Provided text —
'''

Solving Trigonometric Equations?

[Neophyte]

Homework Statement

Solve sin^2(x) = cos^2(x) over the interval [0,2pi]

The Attempt at a Solution

sin^2(x) = cos^2(x)
sin^2(x) = 1-sin^2(x)
2sin^2(x) = 1
sin^2(x) = 1/2 = pi/6
sin(x) = sq root 1/2 = sq root pi/6

Unfortunately I am completely lost at this point and am not sure if I did that part correctly. If I did where would I go from here? Any help would be greatly appreciated, including any books where I could find some examples of whatever (or what) this is. Regardless, thank you for your time.

 

[dx]

Where did pi/6 come from in your fourth equation?

 

[Neophyte]

Sin(1/2) = pi/6
After I got lost I started adding things to see if I could make my own rules naturally. It has not seemed to work yet though.

'''

[Stored items from a collection]
'''

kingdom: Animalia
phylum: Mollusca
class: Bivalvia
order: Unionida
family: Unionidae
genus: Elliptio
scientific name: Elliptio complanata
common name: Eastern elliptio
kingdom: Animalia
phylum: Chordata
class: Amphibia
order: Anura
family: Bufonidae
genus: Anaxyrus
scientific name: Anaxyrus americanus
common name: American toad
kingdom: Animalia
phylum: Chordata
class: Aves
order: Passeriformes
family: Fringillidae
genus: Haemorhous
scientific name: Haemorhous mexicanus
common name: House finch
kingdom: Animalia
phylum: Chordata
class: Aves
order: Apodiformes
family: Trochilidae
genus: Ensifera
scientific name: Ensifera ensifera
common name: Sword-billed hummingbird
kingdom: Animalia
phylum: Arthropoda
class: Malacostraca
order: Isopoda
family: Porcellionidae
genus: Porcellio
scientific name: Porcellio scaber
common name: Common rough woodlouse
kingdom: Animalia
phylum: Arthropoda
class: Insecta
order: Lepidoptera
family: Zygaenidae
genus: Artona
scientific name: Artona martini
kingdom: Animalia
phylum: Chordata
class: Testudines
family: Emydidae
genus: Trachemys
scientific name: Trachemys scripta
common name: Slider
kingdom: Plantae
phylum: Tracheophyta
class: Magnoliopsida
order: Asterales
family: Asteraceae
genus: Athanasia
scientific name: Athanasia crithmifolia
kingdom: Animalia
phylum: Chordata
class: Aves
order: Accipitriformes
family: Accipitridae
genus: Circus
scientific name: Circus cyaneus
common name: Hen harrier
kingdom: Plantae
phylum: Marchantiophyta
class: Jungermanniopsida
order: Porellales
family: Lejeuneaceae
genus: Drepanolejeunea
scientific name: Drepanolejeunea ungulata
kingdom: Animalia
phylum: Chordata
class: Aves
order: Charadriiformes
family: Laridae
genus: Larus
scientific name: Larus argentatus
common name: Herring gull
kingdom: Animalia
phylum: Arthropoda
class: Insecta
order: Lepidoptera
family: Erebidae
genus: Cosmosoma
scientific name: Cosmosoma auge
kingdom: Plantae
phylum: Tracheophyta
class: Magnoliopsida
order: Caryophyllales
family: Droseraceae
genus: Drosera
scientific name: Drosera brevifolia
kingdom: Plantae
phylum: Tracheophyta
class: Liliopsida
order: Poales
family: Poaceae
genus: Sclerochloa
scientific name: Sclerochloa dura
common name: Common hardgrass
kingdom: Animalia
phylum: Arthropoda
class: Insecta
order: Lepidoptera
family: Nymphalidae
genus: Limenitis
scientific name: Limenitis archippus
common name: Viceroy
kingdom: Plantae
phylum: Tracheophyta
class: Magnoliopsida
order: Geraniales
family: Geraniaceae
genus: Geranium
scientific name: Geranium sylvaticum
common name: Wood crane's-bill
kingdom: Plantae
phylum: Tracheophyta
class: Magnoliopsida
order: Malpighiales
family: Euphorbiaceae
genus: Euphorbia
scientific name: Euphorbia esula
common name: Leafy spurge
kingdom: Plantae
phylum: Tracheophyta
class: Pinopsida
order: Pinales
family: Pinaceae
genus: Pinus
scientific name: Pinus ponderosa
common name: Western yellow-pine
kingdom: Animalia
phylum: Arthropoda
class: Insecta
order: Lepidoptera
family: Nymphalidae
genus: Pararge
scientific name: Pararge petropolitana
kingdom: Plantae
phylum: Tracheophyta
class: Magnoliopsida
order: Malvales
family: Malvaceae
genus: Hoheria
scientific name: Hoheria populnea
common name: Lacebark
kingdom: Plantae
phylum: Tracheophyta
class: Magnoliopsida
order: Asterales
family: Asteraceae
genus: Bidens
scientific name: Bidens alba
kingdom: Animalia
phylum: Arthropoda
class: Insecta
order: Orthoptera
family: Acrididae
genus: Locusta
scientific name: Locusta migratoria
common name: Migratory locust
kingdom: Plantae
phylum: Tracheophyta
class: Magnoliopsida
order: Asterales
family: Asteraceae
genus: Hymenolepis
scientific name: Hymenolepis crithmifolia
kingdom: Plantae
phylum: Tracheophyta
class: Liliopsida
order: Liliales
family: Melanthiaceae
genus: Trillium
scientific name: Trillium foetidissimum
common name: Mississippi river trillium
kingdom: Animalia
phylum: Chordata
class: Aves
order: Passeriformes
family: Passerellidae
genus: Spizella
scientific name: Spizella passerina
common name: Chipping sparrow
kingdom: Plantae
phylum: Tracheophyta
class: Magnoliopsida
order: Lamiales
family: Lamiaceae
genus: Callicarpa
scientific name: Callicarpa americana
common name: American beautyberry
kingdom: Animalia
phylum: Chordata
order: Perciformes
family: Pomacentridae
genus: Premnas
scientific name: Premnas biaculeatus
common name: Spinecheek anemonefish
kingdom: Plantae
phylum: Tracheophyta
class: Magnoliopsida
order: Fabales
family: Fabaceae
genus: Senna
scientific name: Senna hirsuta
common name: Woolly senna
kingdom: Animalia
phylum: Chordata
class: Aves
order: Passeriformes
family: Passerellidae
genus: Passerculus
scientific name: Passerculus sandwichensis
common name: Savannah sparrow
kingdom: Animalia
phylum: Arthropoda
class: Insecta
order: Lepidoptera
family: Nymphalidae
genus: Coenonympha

'''

Given problem A — Transcribe the stretch of the trigonometry thread from "Solving Trigonometric Equations?" through "sin^2(x) = 1-sin^2(x)".
Given problem B — For each statement below, say yes or no as to whether it agrees with the trigonometry thread, and quote the words of the thread that decide it. (i) The equation is to be solved over the interval [0,2pi]. (ii) The reply asks where pi/6 came from in the third equation. (iii) The original poster reports that adding things to make new rules has worked so far.

Correct output A —
Solving Trigonometric Equations?

[Neophyte]

Homework Statement

Solve sin^2(x) = cos^2(x) over the interval [0,2pi]

The Attempt at a Solution

sin^2(x) = cos^2(x)
sin^2(x) = 1-sin^2(x)

Correct output B —
(i) Yes: "Solve sin^2(x) = cos^2(x) over the interval [0,2pi]"
(ii) No: "Where did pi/6 come from in your fourth equation?"
(iii) No: "It has not seemed to work yet though."